**What you need to do**:
Your answer must be the records below repeated word for word, with no pictures in it.

**** Excerpted records ****

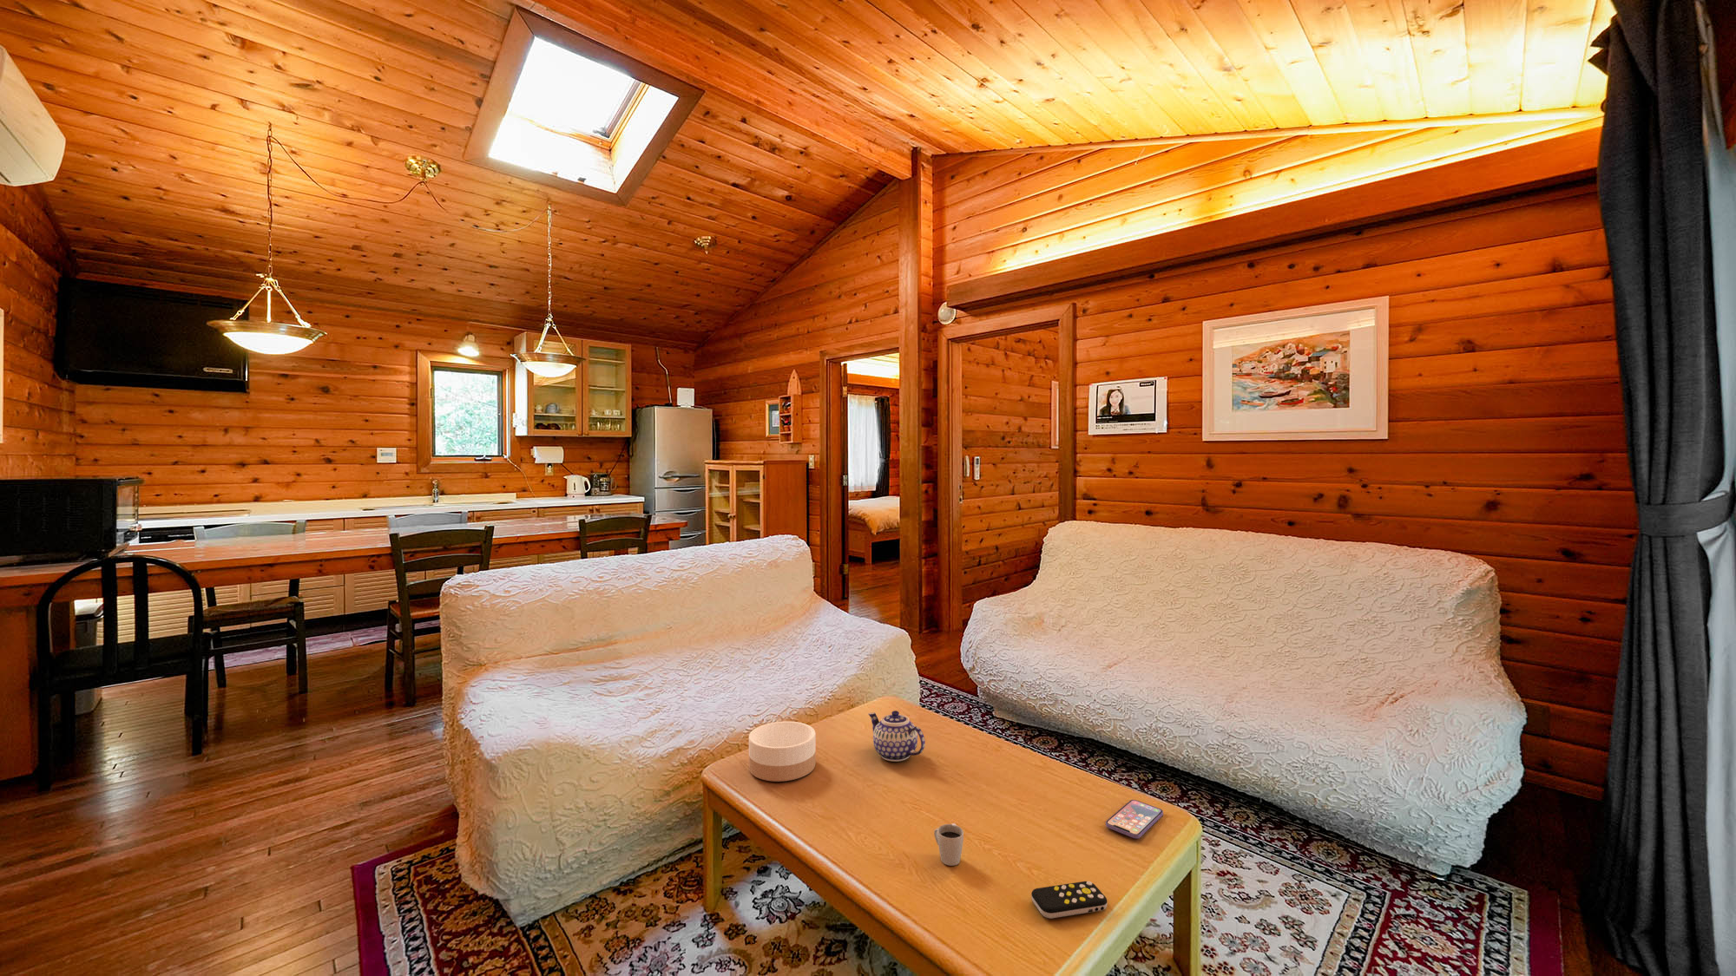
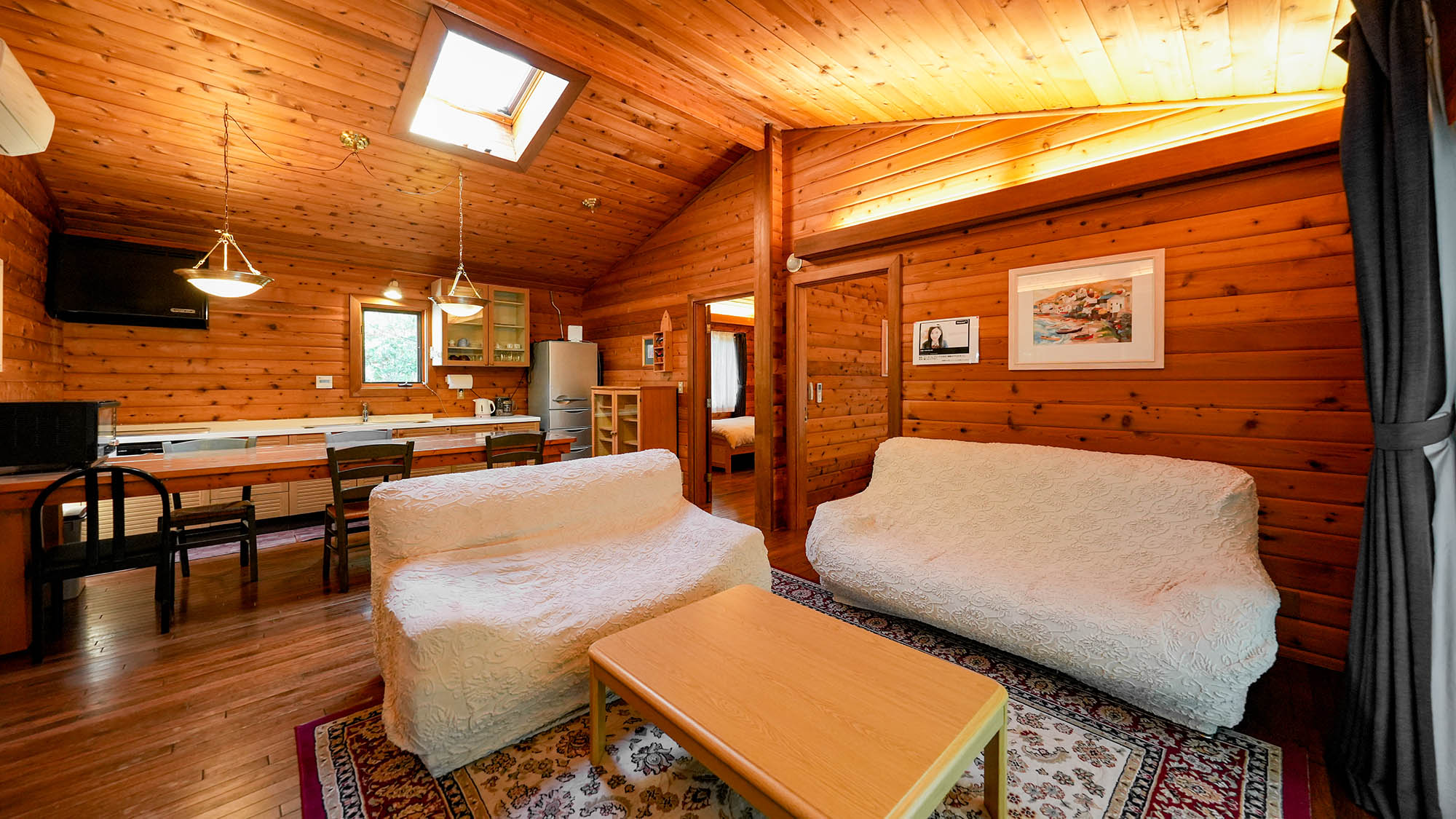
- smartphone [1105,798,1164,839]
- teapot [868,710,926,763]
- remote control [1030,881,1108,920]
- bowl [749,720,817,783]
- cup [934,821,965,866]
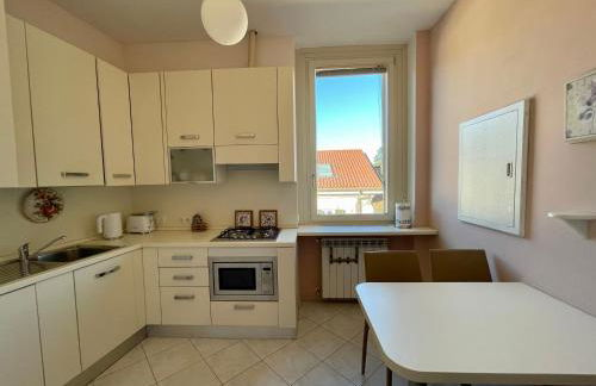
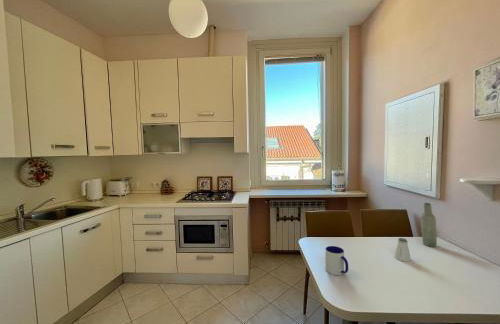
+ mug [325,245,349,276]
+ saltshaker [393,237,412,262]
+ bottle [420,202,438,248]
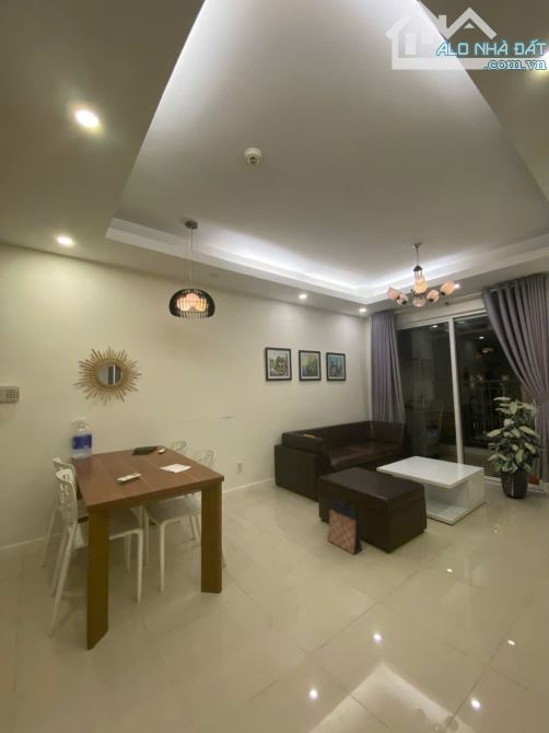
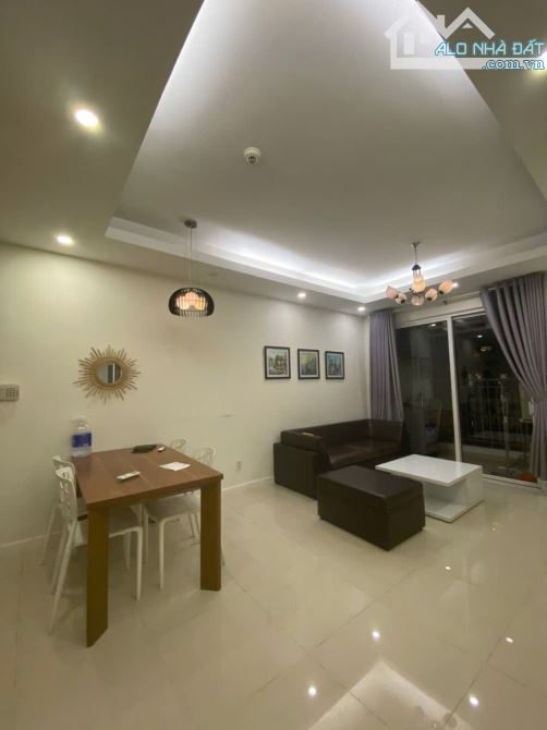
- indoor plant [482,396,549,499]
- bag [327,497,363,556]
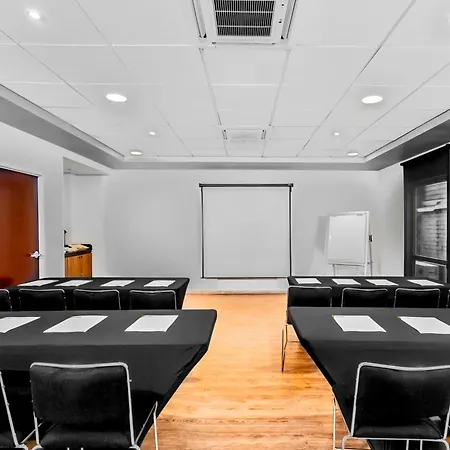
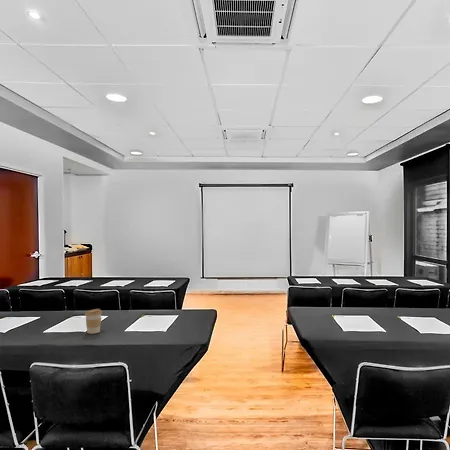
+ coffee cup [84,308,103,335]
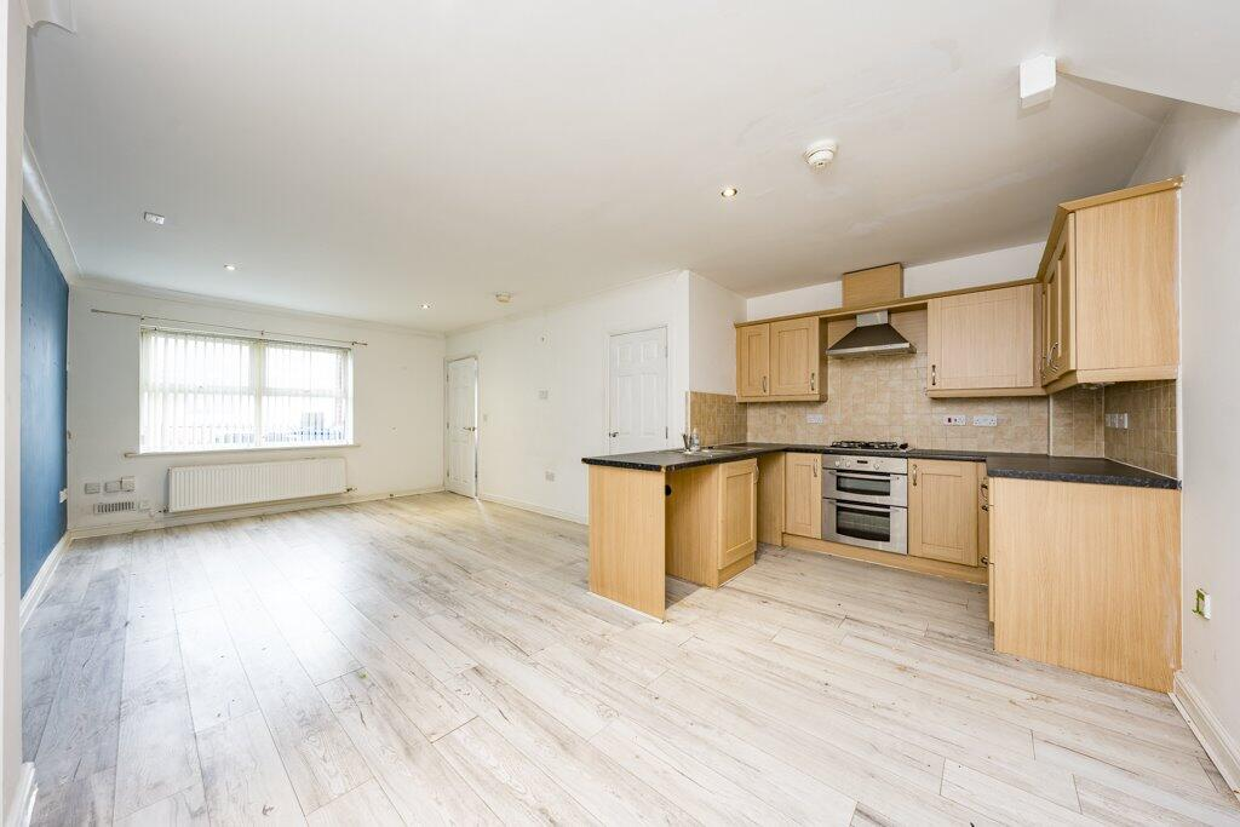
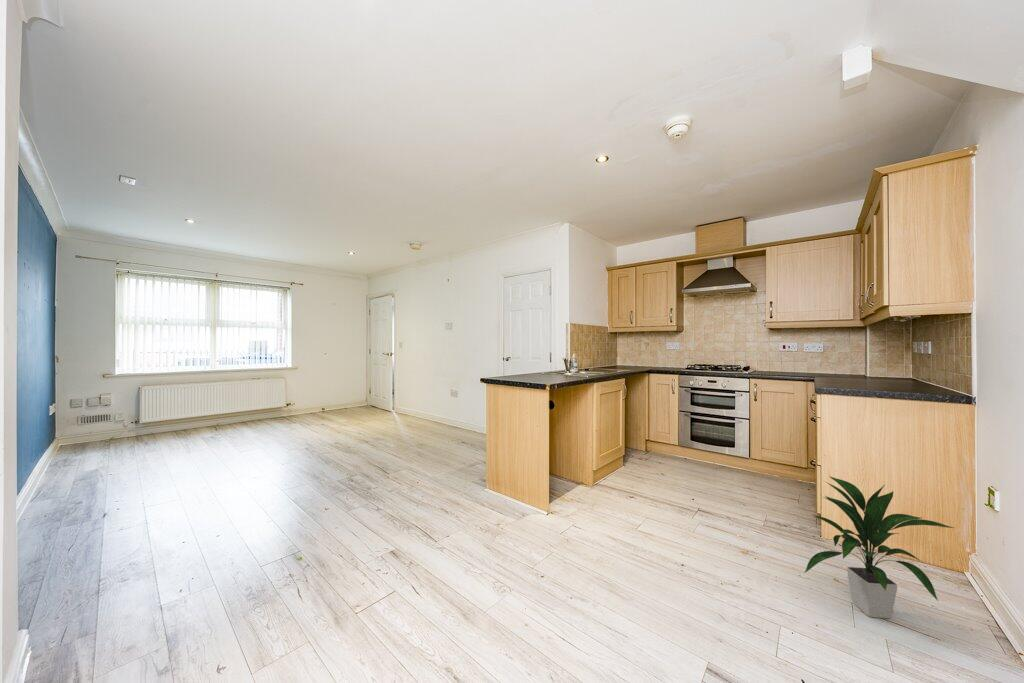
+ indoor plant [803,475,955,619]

****

**Answer section**:
- smartphone [1105,798,1164,839]
- teapot [868,710,926,763]
- remote control [1030,881,1108,920]
- bowl [749,720,817,783]
- cup [934,821,965,866]
+ mug [325,245,349,276]
+ saltshaker [393,237,412,262]
+ bottle [420,202,438,248]
- indoor plant [482,396,549,499]
- bag [327,497,363,556]
+ coffee cup [84,308,103,335]
+ indoor plant [803,475,955,619]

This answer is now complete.